The other particular insight I gained at this workshop was in a breakout session discussion led by Gavin Schmidt. We were talking about comparing climate models. In hindcasts and reanalysis modes, or when comparing older forecasts with more recent data, different models have different strengths and weaknesses: one model might be especially good at matching observations of tropical precipitation, but less good when looking at overturning ocean circulations. Another might be great at the ocean circulation, but completely miss extreme drought events in Australia. A third might predict the droughts but get mid-latitude temperature oscillations wrong. (I’ve just made those examples up, but you get the idea). These various strengths and weaknesses are routinely identified and studied by modelling experts (indeed, it’s one of the purposes of the CMIPs). Now, the sixty-four trillion dollar question is: what is the climate going to do in the future?
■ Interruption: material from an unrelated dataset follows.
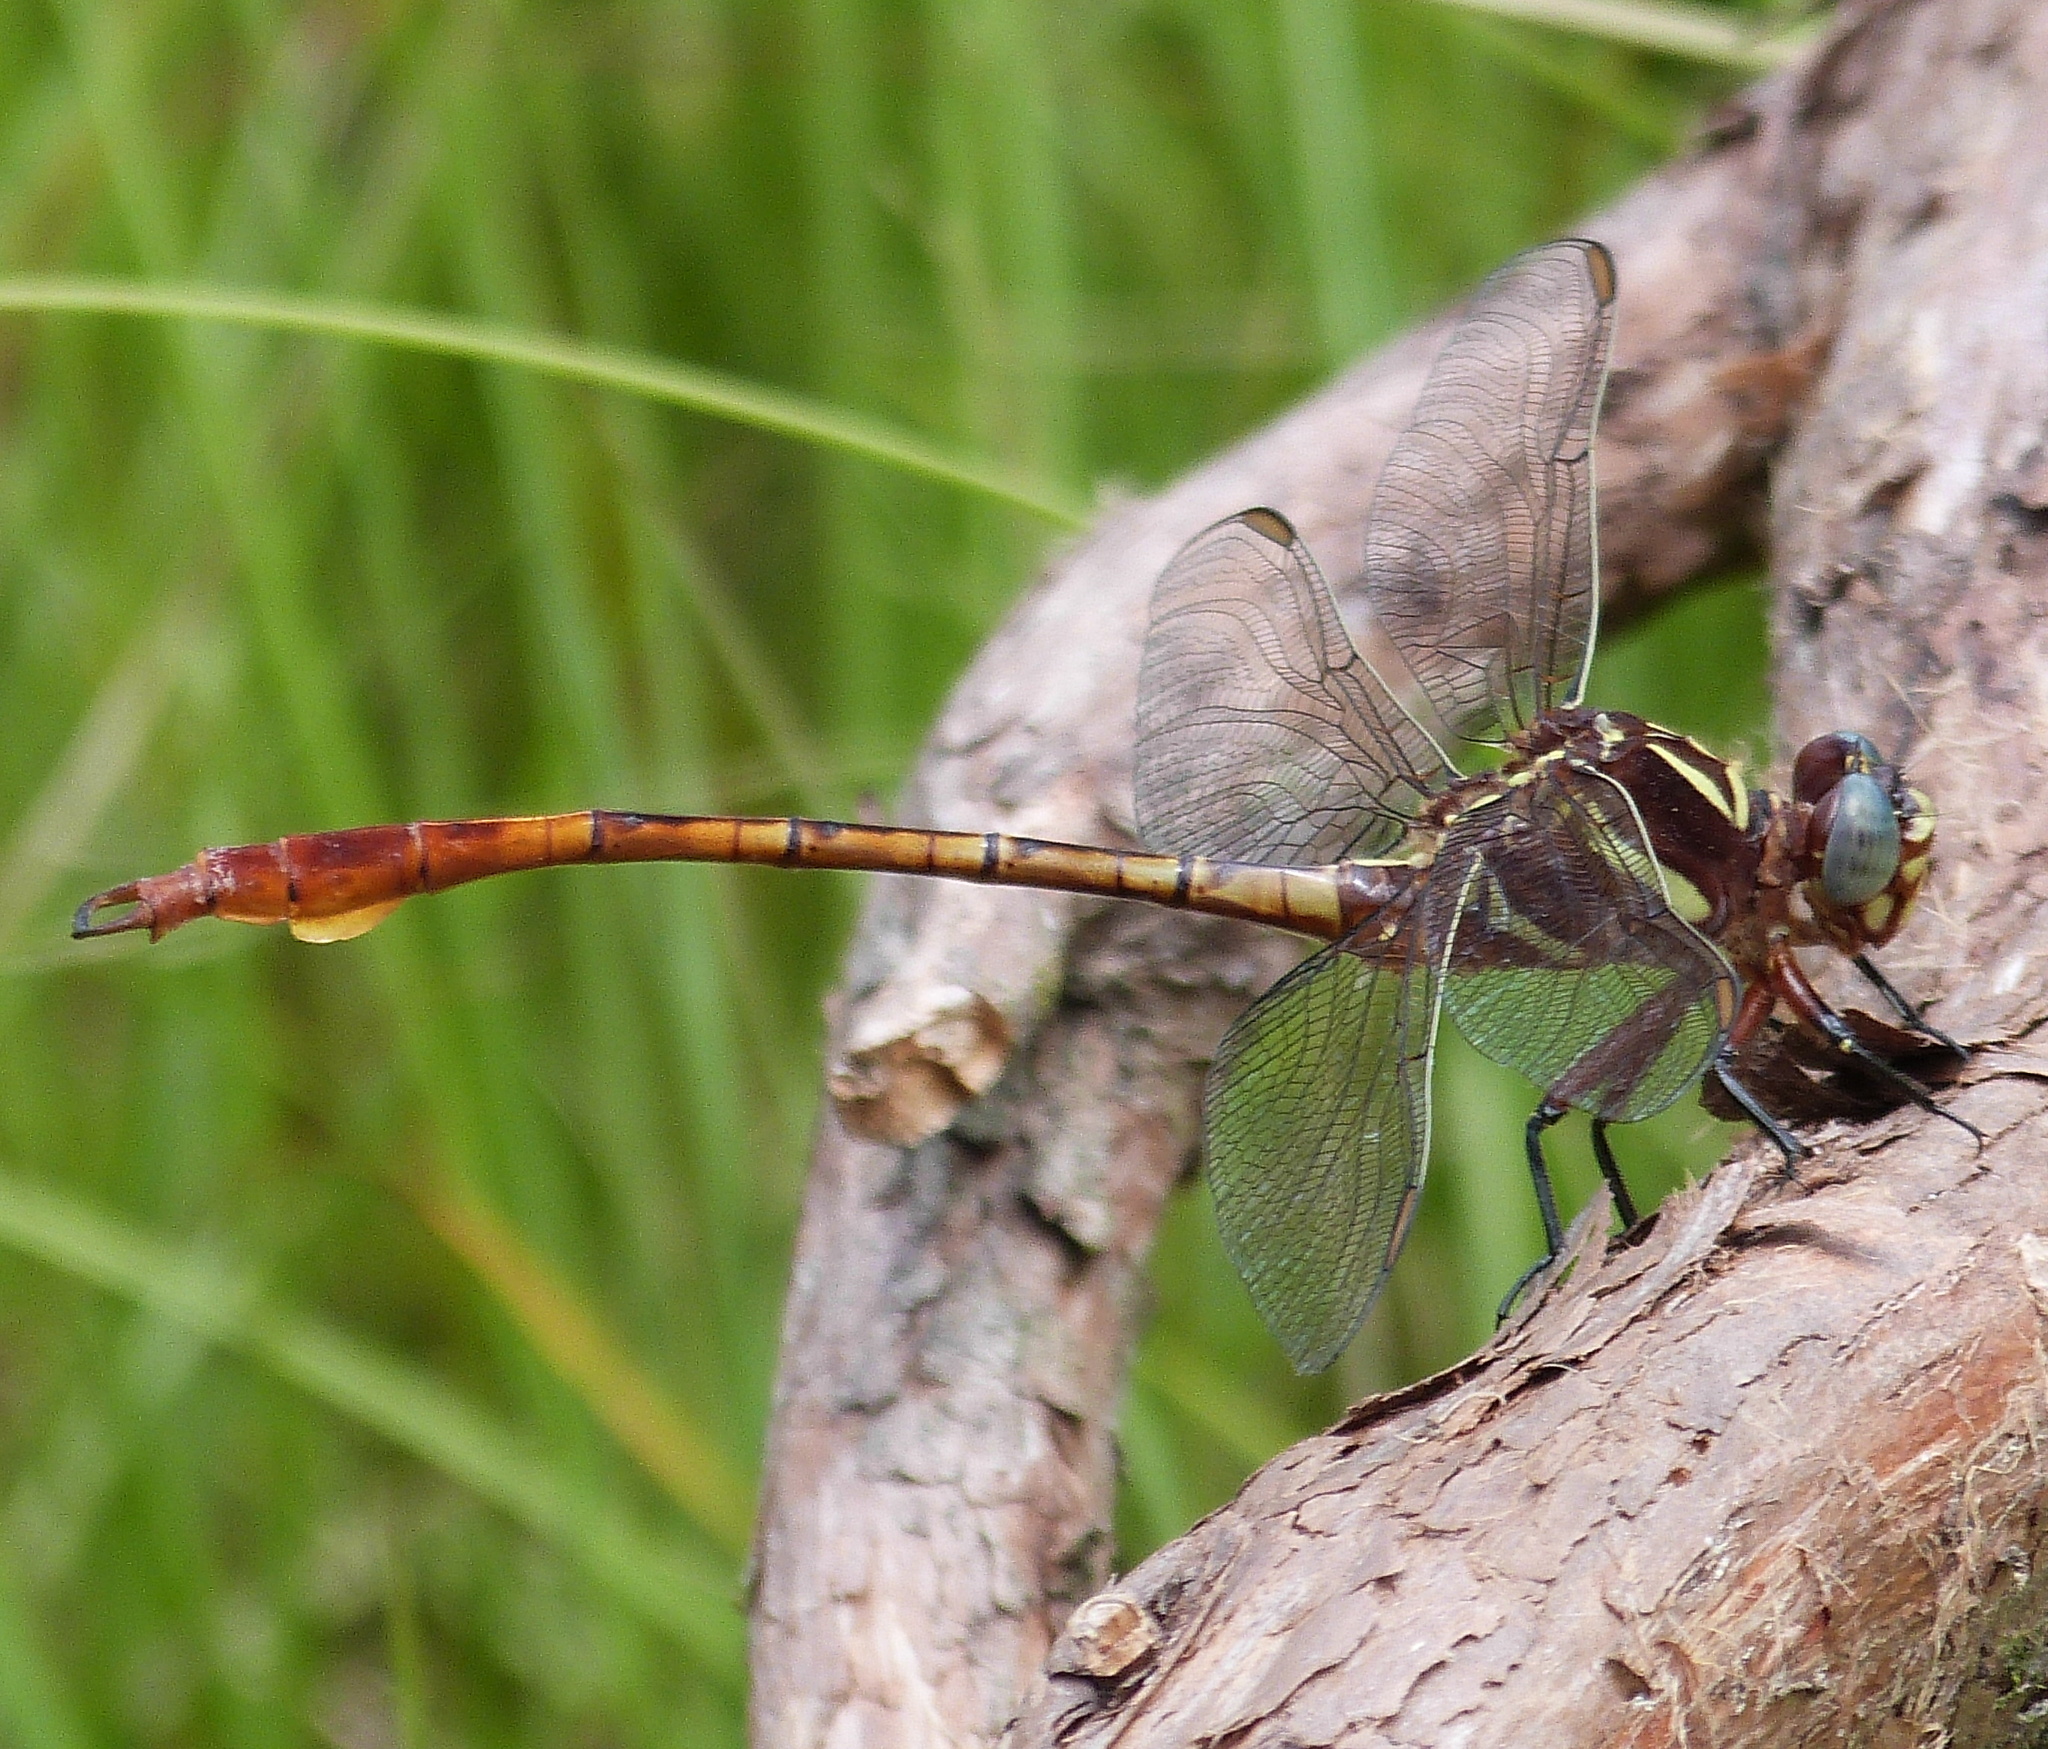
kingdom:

Should we use our acquired expertise in comparing models and identifying relative strengths to say something along the lines of:
- “Well, we know that model A didn’t spot two out of five droughts in Central Asia in the twentieth century, but model B did, so going forward we should trust B more than A in that area”; or
- “Hmm, model C is the closest we’ve got to fitting the arctic sea-ice decline since 1980; it’s only overestimating by 50%, so let’s apply that 50% discount to model C’s forecast”; or
- “The hindcast skill of this inter-model mean is terrible, but if we miss out models P, Q, and R, then it’s much better. Let’s drop those models for our 21st-century forecast.”
Unfortunately, informatics theory tends to answer this question with a big fat “No”. The problem is this: each climate model explores a non-linear manifold in a very high-dimensional space (to the extent to which the model is correct, this approximates the manifold occupied by the actual climate). The model comparison ideas I sketch above are basically comparing different points in the sub-manifold representing past conditions, and making linear or quasi-linear estimates at intervening points. Informatics is really good at this sort of interpolation. However, what we really want to do is to extrapolate into a new domain, and the non-linearity of the manifold hurts us there. A model which has been really good in the past domain might be terrible in the future, and vice versa. In fact, it might be exactly the same aspect of a model preventing it from resolving some past phenomenon and allowing it to correctly forecast a future one.
I hope that explanation is clear. It was a very eye-opening discussion for several people there.
Finally, I should mention that the workshop finally gave me the opportunity to meet two of our GSoC 2011 students: Filipe Fernandes and Hannah Aizenman.